MAN'S BEST FRIEND

Aim gun at yourself, not dogs

Dogs instinctively look for shelter from man—that there are stray dogs means humanity has failed.

In Summary

• Dogs instinctively look for shelter from man—that there are stray dogs means humanity has failed.

• That there are many stray dogs in your neighbourhood probably means that there is enough food and water in the streets.

Aim guns at yourself, not dogs
Aim guns at yourself, not dogs
Image: STAR ILLUSTRATED

The history of man isn’t complete without the mention of dogs. These friendly animals have walked beside man throughout the ages, offering unconditional companionship and security. The closeness of this relationship has culminated in the phrase—the dog is man’s best friend.
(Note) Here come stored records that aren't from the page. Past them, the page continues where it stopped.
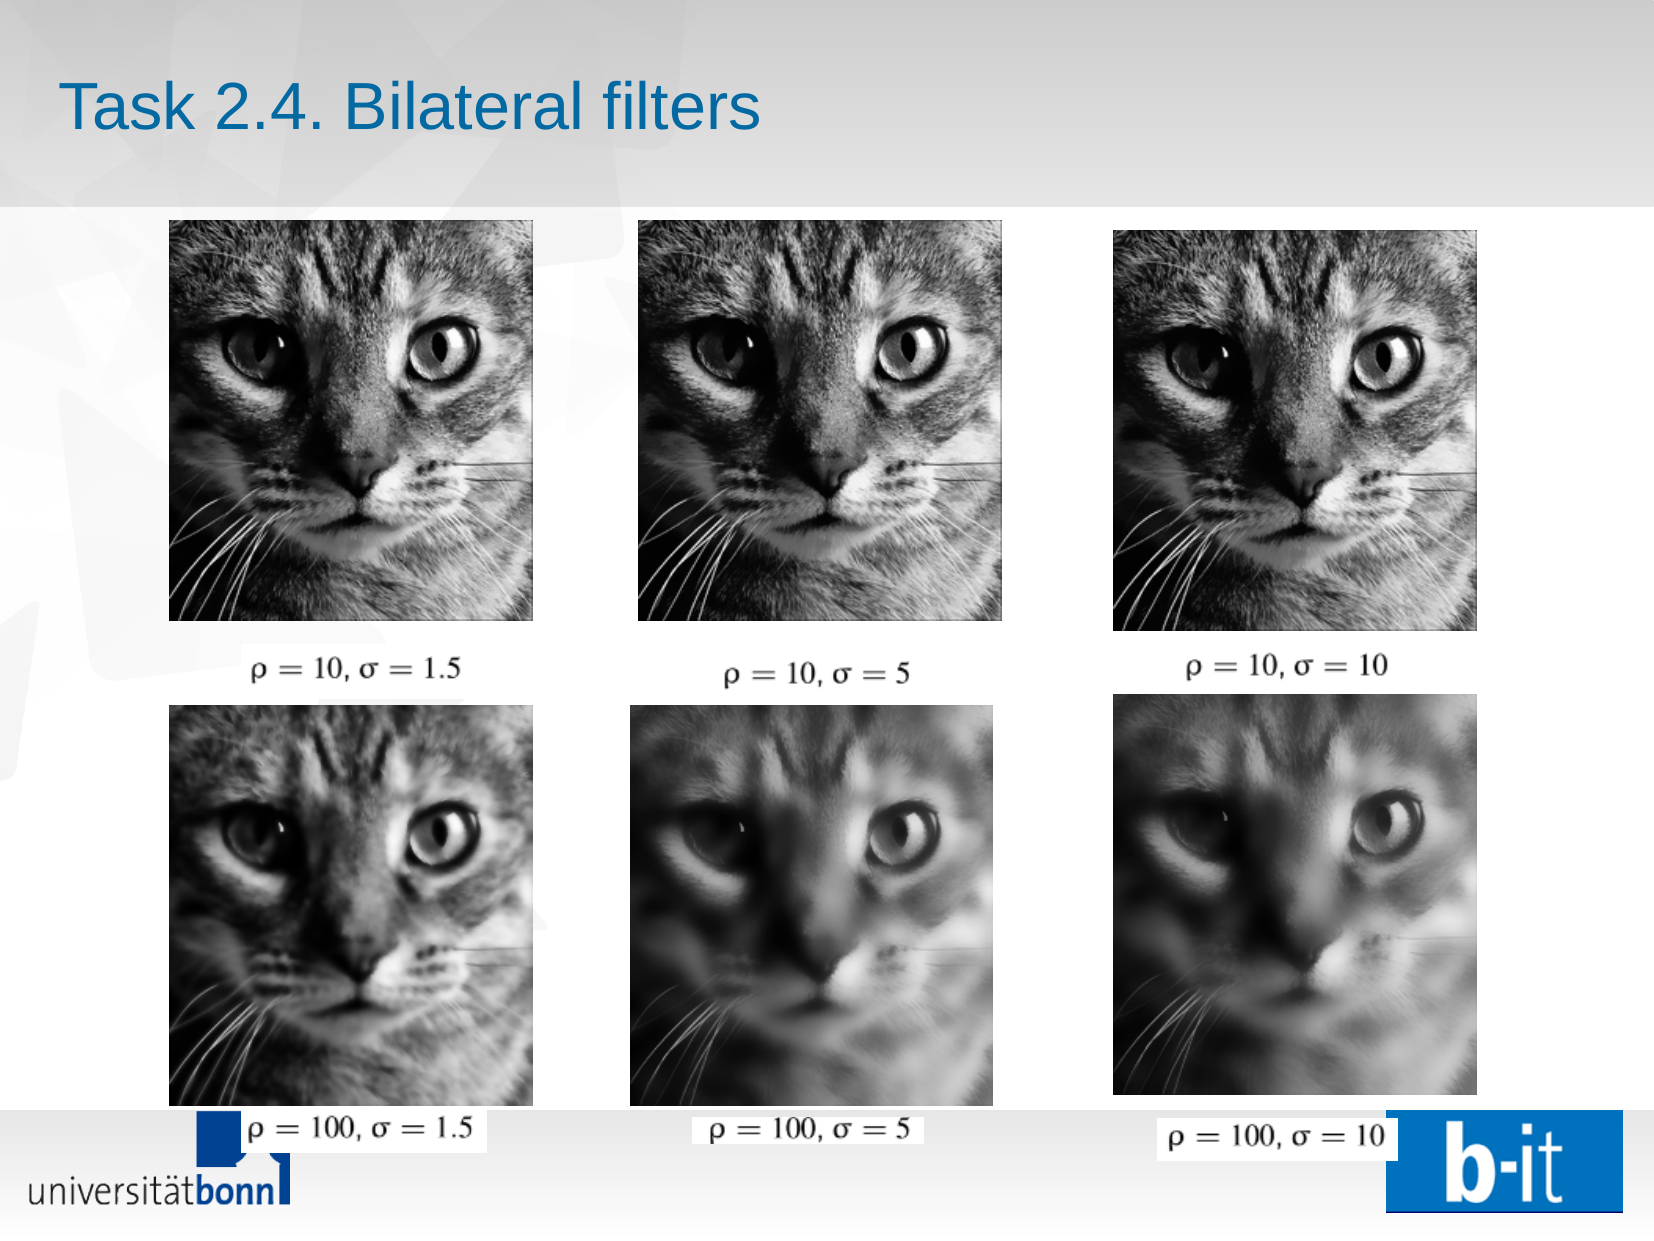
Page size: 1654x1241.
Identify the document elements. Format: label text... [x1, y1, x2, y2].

picture [1157, 1110, 1623, 1213]
picture [1113, 694, 1477, 1095]
title Task 2.4. Bilateral filters [59, 29, 1595, 178]
picture [692, 1117, 924, 1144]
picture [1113, 230, 1477, 631]
picture [1168, 650, 1400, 687]
picture [0, 0, 1002, 1229]
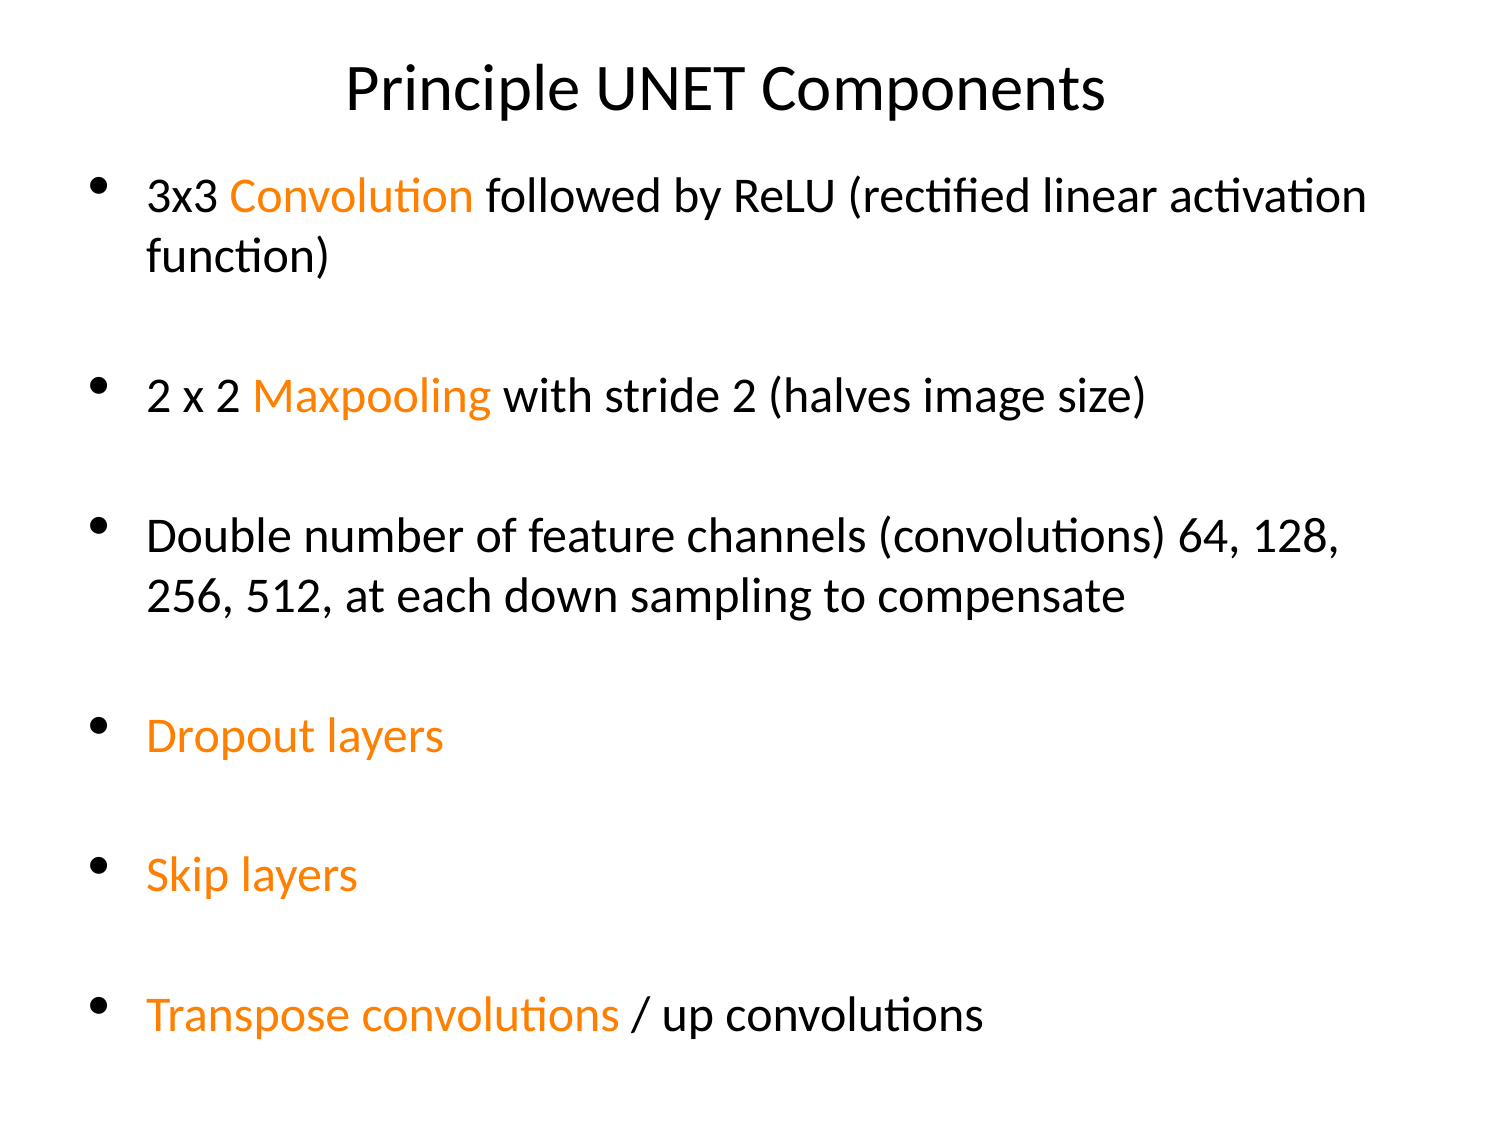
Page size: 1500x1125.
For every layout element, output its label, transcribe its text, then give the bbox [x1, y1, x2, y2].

text_box 3x3 Convolution followed by ReLU (rectified linear activation function) 2 x 2 Maxpooling with stride 2 (halves image size) Double number of feature channels (convolutions) 64, 128, 256, 512, at each down sampling to compensate Dropout layers Skip layers Transpose convolutions / up convolutions [75, 154, 1425, 975]
text_box Principle UNET Components [59, 20, 1409, 148]
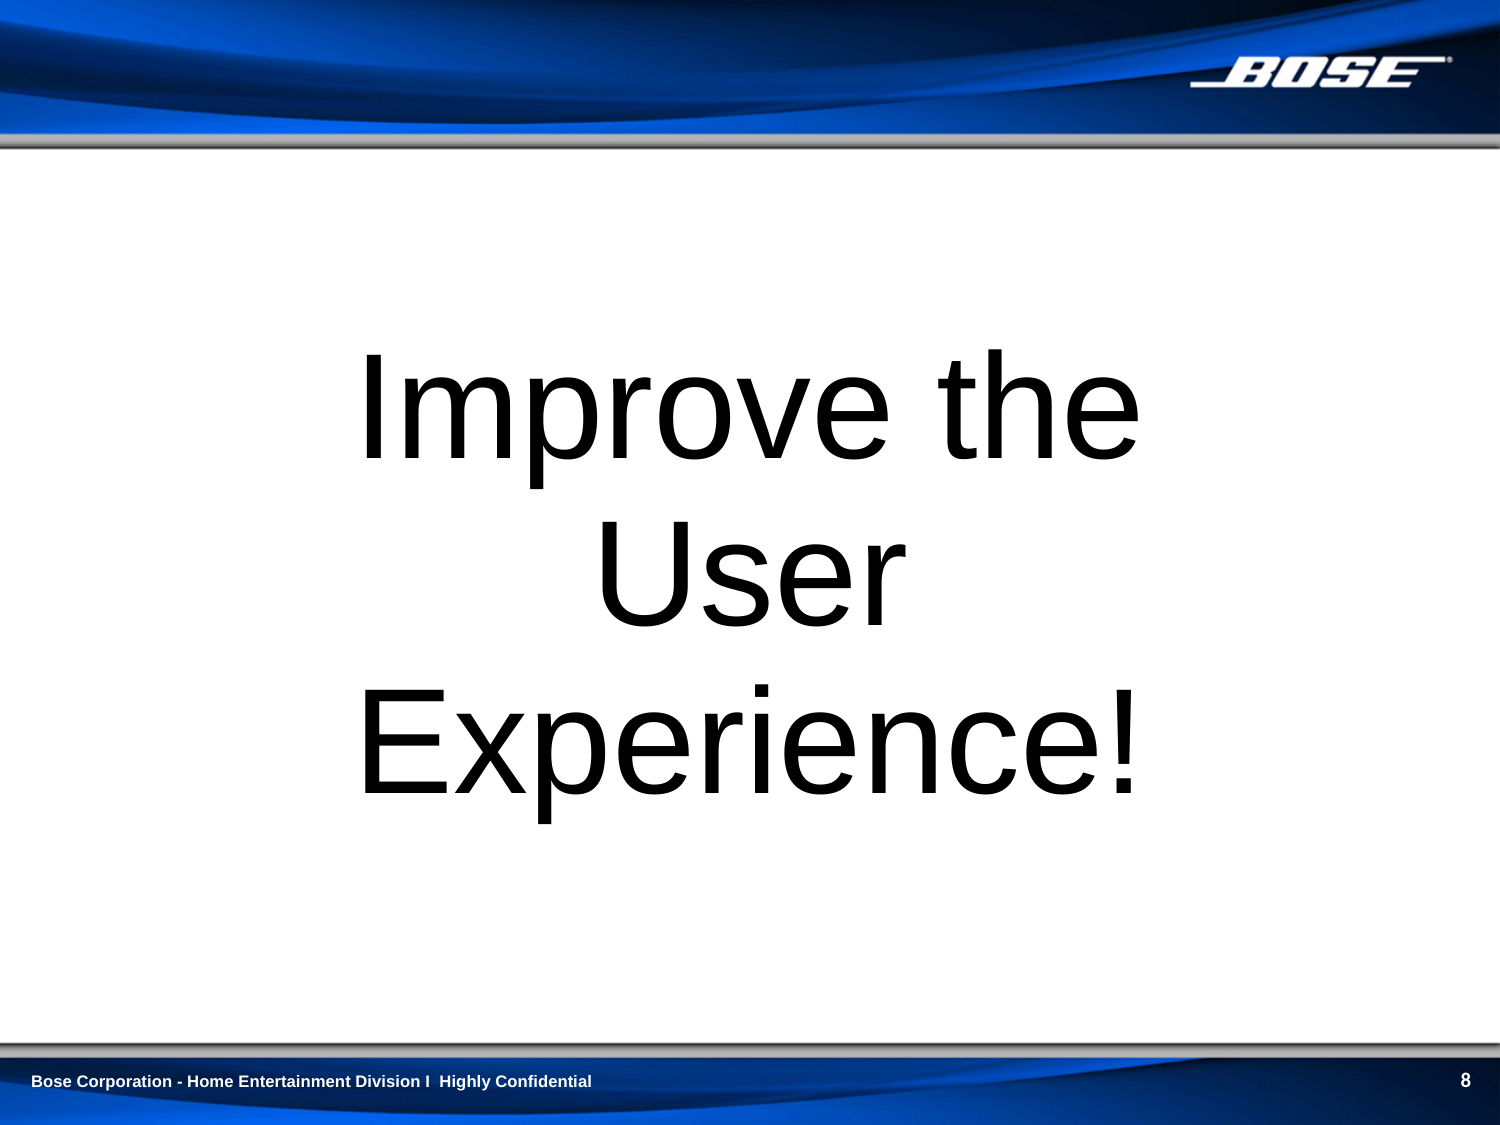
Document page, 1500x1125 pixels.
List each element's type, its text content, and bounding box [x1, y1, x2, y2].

Dogs today play even more critical roles in human life. Dogs are used in medicine to sniff when epileptics are about to experience seizures. Scientists are currently studying how dogs can be used to smell cancer cells. Dogs are being used to sniff out narcotics concealed in bags in airports and bombs, subsequently saving lives.

For the love of dogs humanity has supported their perpetuation and today the world is home to millions of dogs, sadly some of them homeless. Humanity has grown less friendly to their erstwhile friend and today dogs can be found roaming in all major towns, especially in developing countries.

 

Stray dogs are treated harshly; they have evolved to be aggressive towards their earthly master. No doubt roaming dogs pose a great health challenge to the public but we must also ask the hard question—how have we as humans contributed to this?

It was reported recently that some counties have passed legislation to kill all roaming dogs? A stray dog is one not under the direct control of a person (owner) or not prevented from roaming. There are free-roaming owned dogs that are not under direct control or restriction at a particular time.

Many countries, including Kenya, already have good legislation framework that advocate registration, identification and vaccination against rabies of all dogs. If these legislations were enforced, most of the current challenges would be addressed in a humane way without abusing the welfare of dogs.

There is another category that includes free-roaming dogs with no owners. Feral dogs are domestic dogs that have reverted to the wild state and are no longer dependent upon humans. In all these categories; human behaviour is the common denominator as a root cause and that is where the guns should be fired, not at man’s best friend. Dogs instinctively look for shelter from man—that there are stray dogs means humanity has failed.

The presence of uncollected garbage is among the main factors that support the emergence of stray or roaming dogs. That there are many stray dogs in your neighbourhood probably means that there is enough food and water out there in the streets.

So the shoot-to-kill order looks like fighting a fire from the top and not at its root. It is a short-term measure that will lower competition among the residual population, hence, more reproduction and reversal of the process.

It would be better to educate the masses on responsible dog ownership and population control measures. Responsible ownership is about knowing that the dog depends on the owners in as much as the owner depends on it. It means that a dog owner is duty bound to provide shelter and food to their dogs.

Many countries, including Kenya, already have good legislation framework that advocate registration, identification and vaccination against rabies of all dogs. If these legislations were enforced, most of the current challenges would be addressed in a humane way without abusing the welfare of dogs.

 

Confinement of dogs, for example, will minimise aggression, nuisance and injuries they may pose to those in the neighbourhood. Annual vaccination of dogs against rabies by the owners can easily result in eradication of rabies from the world.

However, a recent knowledge attitudes and practices study done in Nairobi funded by the World Animal Protection shows that most dog owners aren’t aware of the existence of such methods. Good public education on responsible dog ownership can come in handy in ensuring their numbers are within habitable limits.

The World Organization for Animal Health advocates control of dog population but without causing unnecessary or avoidable subsequent suffering. The OIE vouches for the involvement of veterinary doctors to take the lead in ensuring animal welfare while carrying out dog population control and coordinating the activities of other competent public institutions and/or agencies.

The OIE notes that dog population control must be accompanied by changes in human behaviour because dog ecology is linked to human activities.